Krzyż został odnaleziony w styczniu 2021 roku. Namiary na niego przesłał Paweł. Znalazł go przypadkiem, szukał miejsca do robienia zdjęć roztoczańskiej panoramy. Wchodząc na upatrzone miejsce, oczekując ciekawego punktu widokowego, przypadkiem trafił na ten krzyż. W tych okolicach można zrobić między innymi fotografię kościoła po ukraińskiej stronie Dziewięcierza. Krzyż jest bardzo trudny do odnalezienia, bowiem stoi w zakrzaczeniu, dlatego też nie był szerzej znany. Bez dokładnej lokalizacji bardzo trudno go znaleźć w lecie, dlatego najlepiej szukać go w zimie, lub wczesną wiosną.

TUTAJ album ze zdjęciami

Dziewięcierz 16

Znajdziesz obiekt klikając na współrzędne:

50.21447, 23.44961

Inskrypcja częściowo zniszczona, ale da się odczytać na górnej tablicy formułę modlitewną po przetłumaczeniu z Ukraińskiego: „Zbaw Panie lud Twój”. Dolna tablica obita, możliwe, że był tam utrwalony fundator i data. Krzyżyk wieńczący jest zniszczony, został tylko element belki pionowej krzyża, na którym umieszczony jest titulus. Być może pod ziemią znajdują się jego kawałki.
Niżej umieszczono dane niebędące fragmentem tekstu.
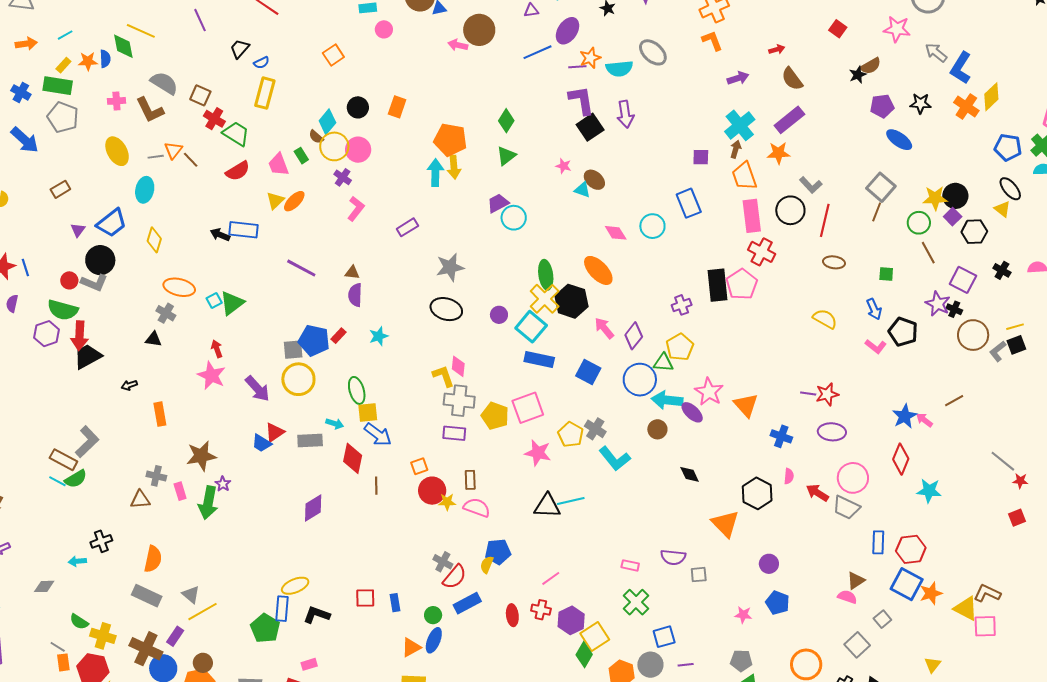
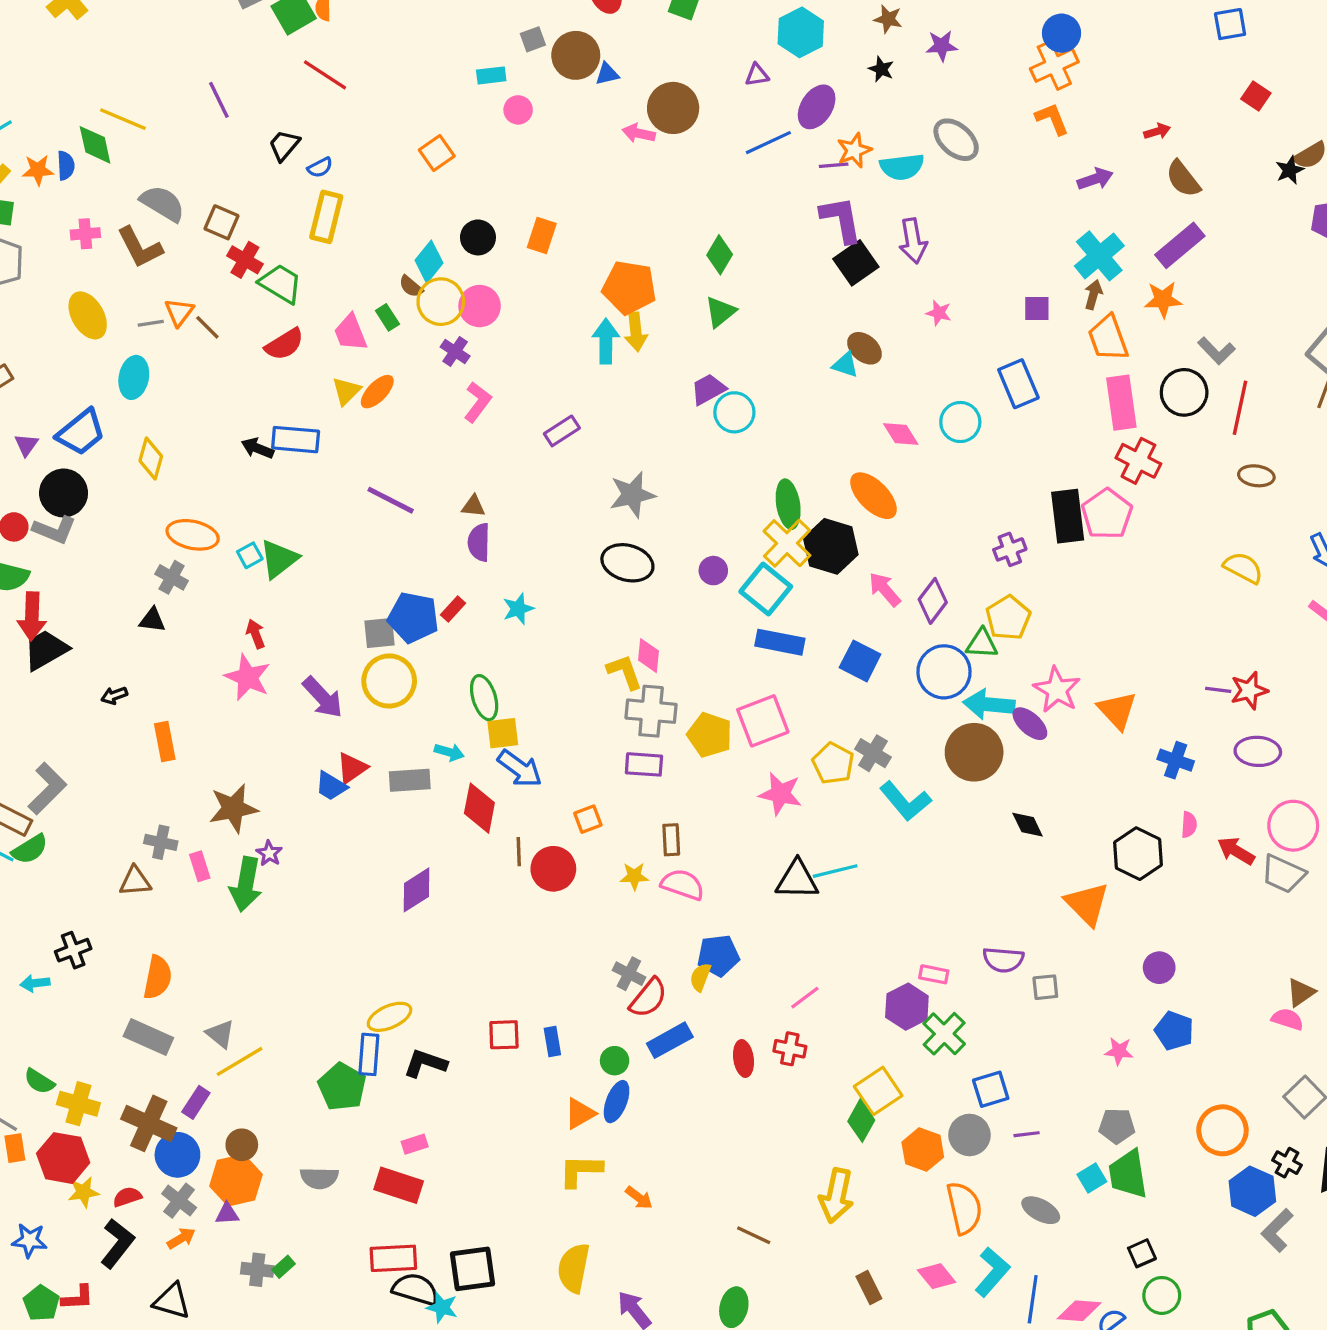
pink star: (563, 166) -> (939, 313), moved
brown circle: (657, 429) -> (974, 752), size x1.8
red circle: (432, 491) -> (553, 869), moved
purple hexagon: (571, 620) -> (907, 1007), moved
Krzyż został znaleziony w styczniu 2021 roku, dzięki namiarom od Kamila Pustelnika, który umieścił wcześniej swoje znalezisko w internecie, sugerując, że może to być krzyż z cmentarza. Jednakże obiekt posiada klasyczną formułę modlitewną na tablicy inskrypcyjnej, która nie występuje na krzyżach cmentarnych. Dzięki temu udało się znaleźć szesnasty kamienny krzyż w Dziewięcierzu, który wcześniej był praktycznie nieznany i nieudokumentowany. Przed wojną był tutaj przysiółek Dziewięcierza Łuch. Uszkodzenie krzyża nastąpiło przez bydło, które tam wypasano w czasie PRLu. Prawdopodobnie został postawiony po 1920 roku, co można wywnioskować po jego formie.

TUTAJ album ze zdjęciami

Horyniec-Zdrój 13

Miejsce: krzyż znajduje się w horynieckich lasach nieopodal Nowin Horynieckich. Najlepiej trafić tam, jadąc od Nowin Horynieckich w stronę Góry Brusno, leśną asfaltową drogą. Przed doliną Dublenu znajdziemy po prawej stronie drogi znak kierujący do krzyża.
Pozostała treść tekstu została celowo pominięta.